I suppose if you’re accounting literally all independent distros, then you’re probably right. However, if we’d be more realistic and compare it to other well-established independent distros[1], then we notice that the vastness of the packages found in Arch’s repository is rather lackluster at the very least. Heck, by virtually all metrics, Arch together with its derivatives undoubtedly belong in the upper echelons of usage stats; only being second to the Debian-family of distros. IMO, however, the size of its repository absolutely doesn’t reflect this; as it’s only bigger than Slackware, Solus and Void. The inclusion of these smaller projects is arguably charitable on my side*. But to drive the point home very clearly: Arch’s repository is smaller than Alpine’s, Debian’s, Fedora’s, openSUSE’s and Gentoo’s with a ratio of (about) two to one (except for openSUSE).
I’m basically counting Alpine, Debian, Fedora, Gentoo, openSUSE, Slackware, Solus and Void. I didn’t count Guix System and NixOS for how their ‘repositories’ are built different and therefore not easily comparable to the others. ↩︎
I don’t know if raw package counts is the best comparison. Unlike say Fedora, Arch bundles everything related to a project in the same file. If you want Qt6-base on Arch, that is one package. If you want it on Fedora, it is going to have a lib, header, docs, and maybe a few other packages.
Just from personal experience, I do not have issues with finding packages in the main repos, with only a handful of my packages coming from the AUR. This is not the case with others, like Fedora where extra repos need to be added, like EPEL and RPM Fusion.
Thank you for the quick response!
I don’t know if raw package counts is the best comparison.
You’re probably right. Do you think we got anything better to go by?
Unlike say Fedora, Arch bundles everything related to a project in the same file. If you want Qt6-base on Arch, that is one package. If you want it on Fedora, it is going to have a lib, header, docs, and maybe a few other packages.
Can’t comment on this. Though, the list of packages with qt6 in their name is considerably longer in Fedora.

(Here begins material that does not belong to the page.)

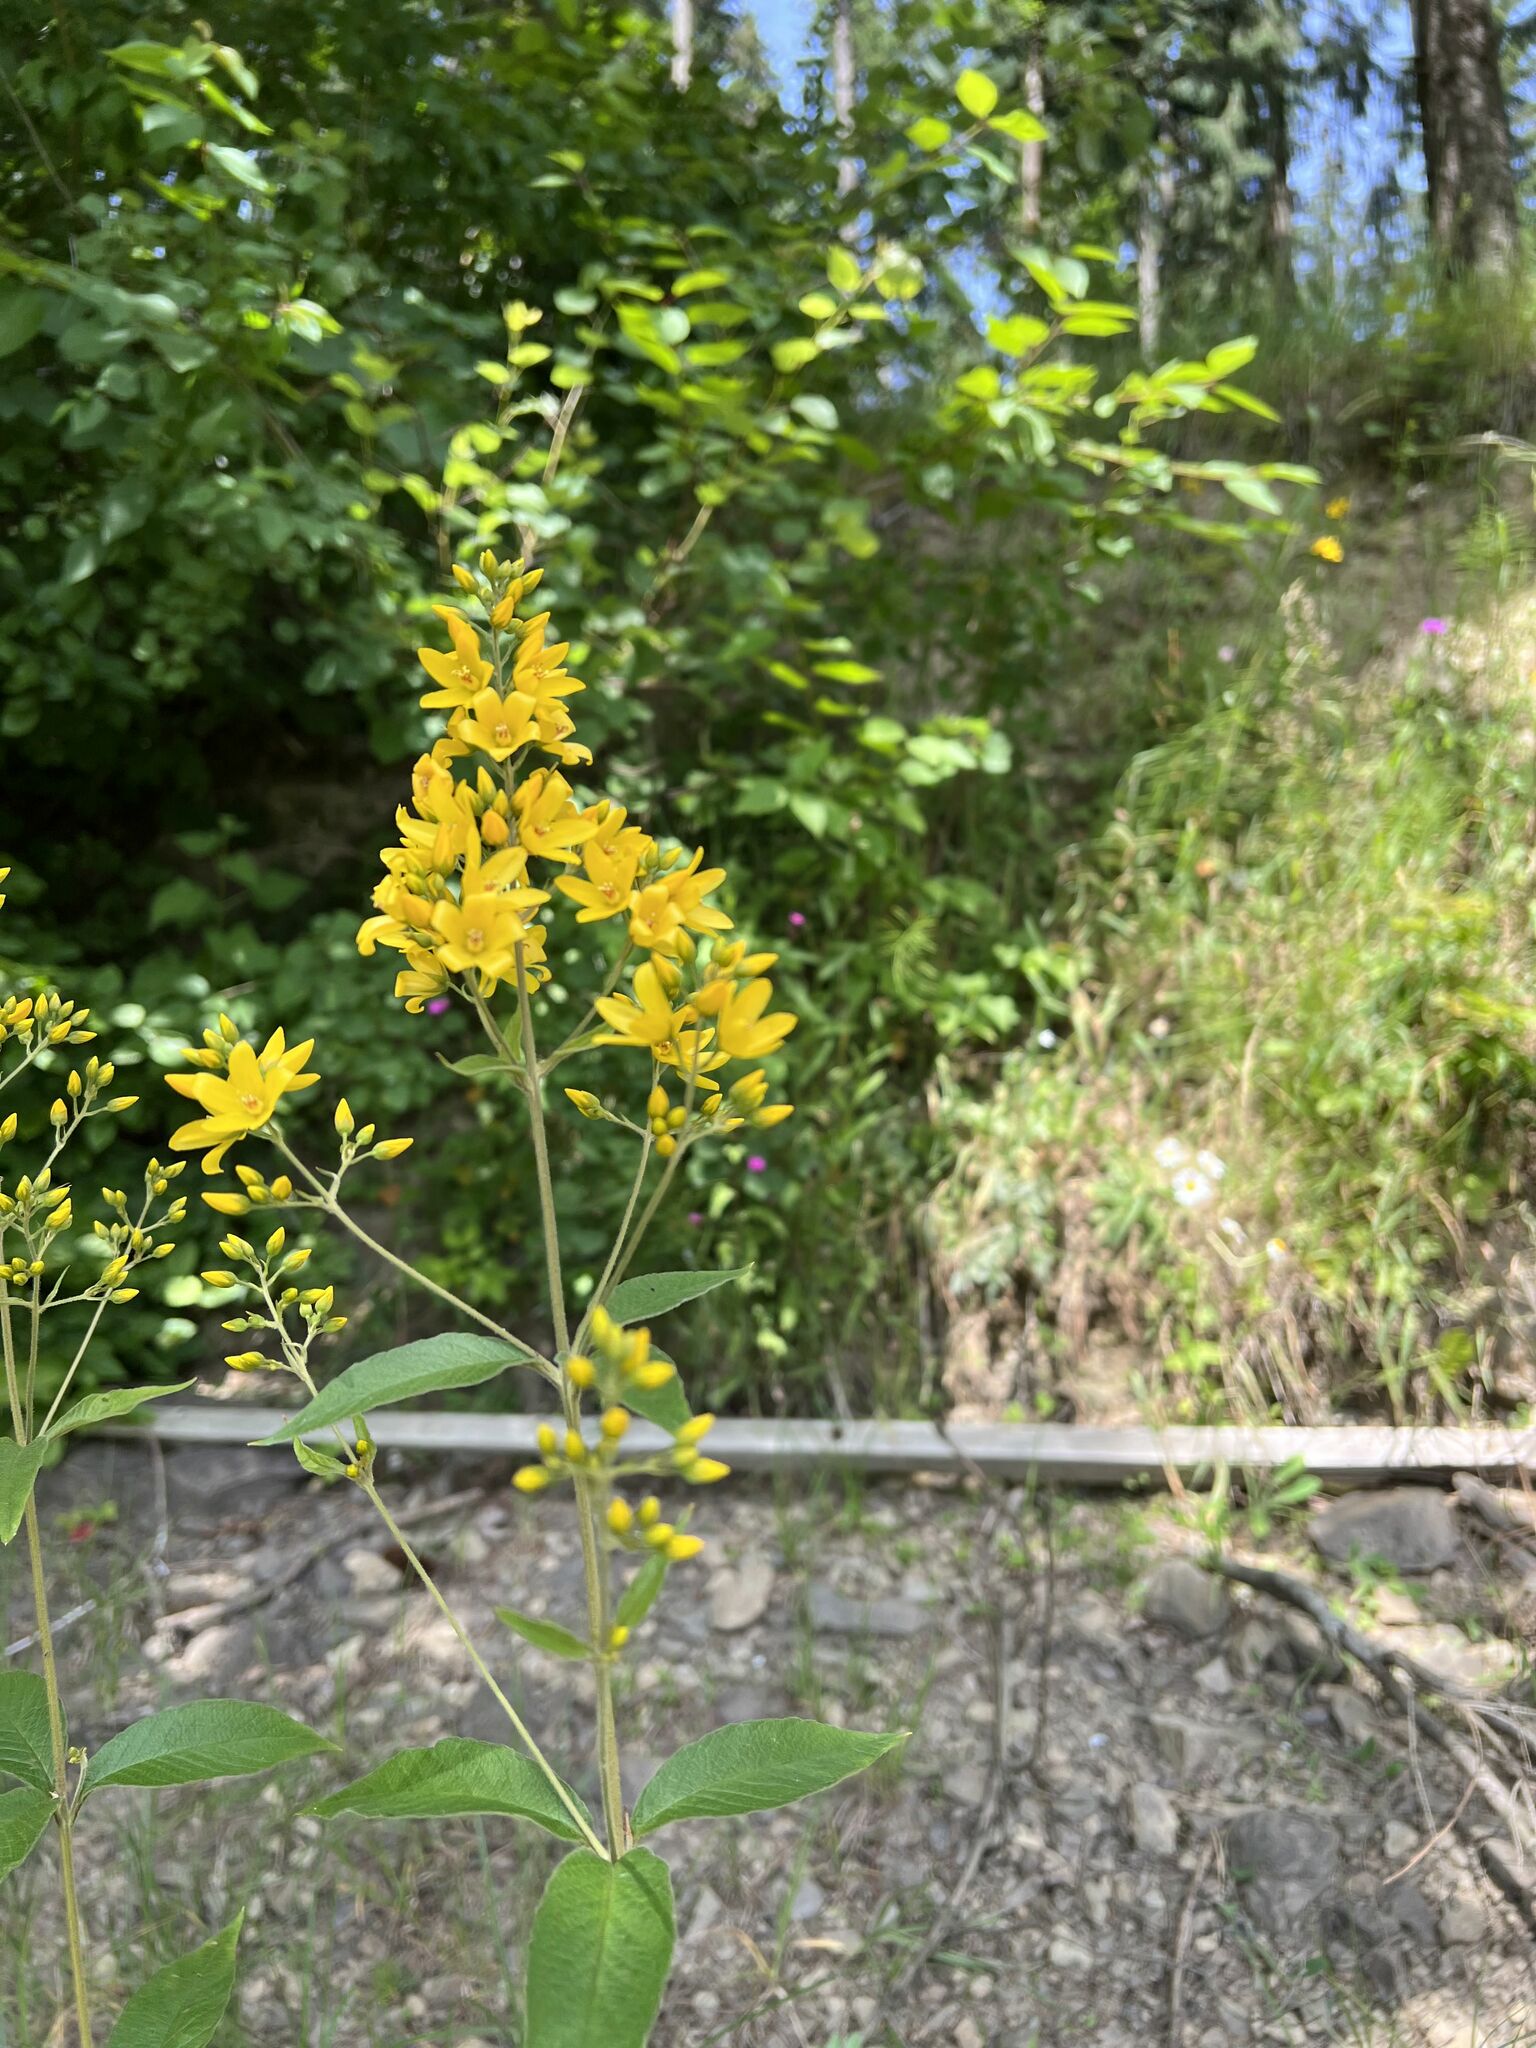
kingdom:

However, I wonder if this simply reflects that Fedora, by virtue of having a larger repository, also has more stuff related to qt6. Or, as you posited it, chooses to package the same content over multiple packages instead of bundling them like it’s supposedly happening on Arch.
Just from personal experience, I do not have issues with finding packages in the main repos, with only a handful of my packages coming from the AUR. This is not the case with others, like Fedora where extra repos need to be added, like EPEL and RPM Fusion.

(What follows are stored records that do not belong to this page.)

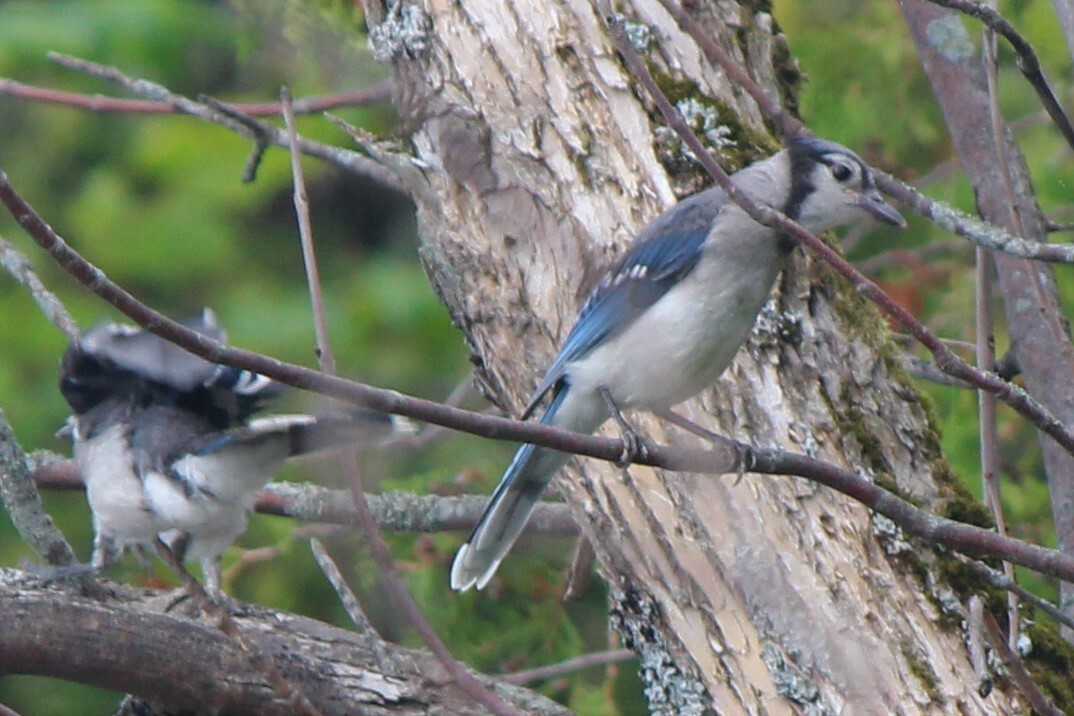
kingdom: Animalia
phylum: Chordata
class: Aves
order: Passeriformes
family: Corvidae
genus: Cyanocitta
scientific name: Cyanocitta cristata
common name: Blue jay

Hmm…, I feel you might be conflating stuff. Please allow me to elaborate on what I mean.
Fedora is not able to include some packages in its own repository due to legal reasons. As such, these are relayed to RPM Fusion instead. Which means that a well-functioning Fedora installation (almost necessarily) desires to install some packages from RPM Fusion. So, RPM Fusion exists as a ‘hack’ of sorts to protect Fedora from legal charges and NOT because they’re too lazy (or something) to ship those packages themselves. To be clear, RPM Fusion is accepted as a trusted third-party repository.
Arch, on the other hand, is rather lenient on what they can include in their repositories. Basically enabling them to package within their repositories all codecs and whatnot without them being visibly worried about the legal consequences of this ordeal.
To be honest, I don’t know exactly where this discrepancy comes from. But I wouldn’t be surprised if it’s related to how Arch is basically a genuine community distro while Fedora has official ties to Red Hat.
Btw, small correction, AFAIK you’re not supposed to install packages from the EPEL on Fedora. Perhaps you meant COPR (basically Fedora’s AUR) or Terra instead?
I 100% agree. Everyone raves about the AUR but it really feels like more of a necessity than a value add because so little is actually packaged for arch. And the AUR is definitely more annoying and feels more jank than just having it in your default repo.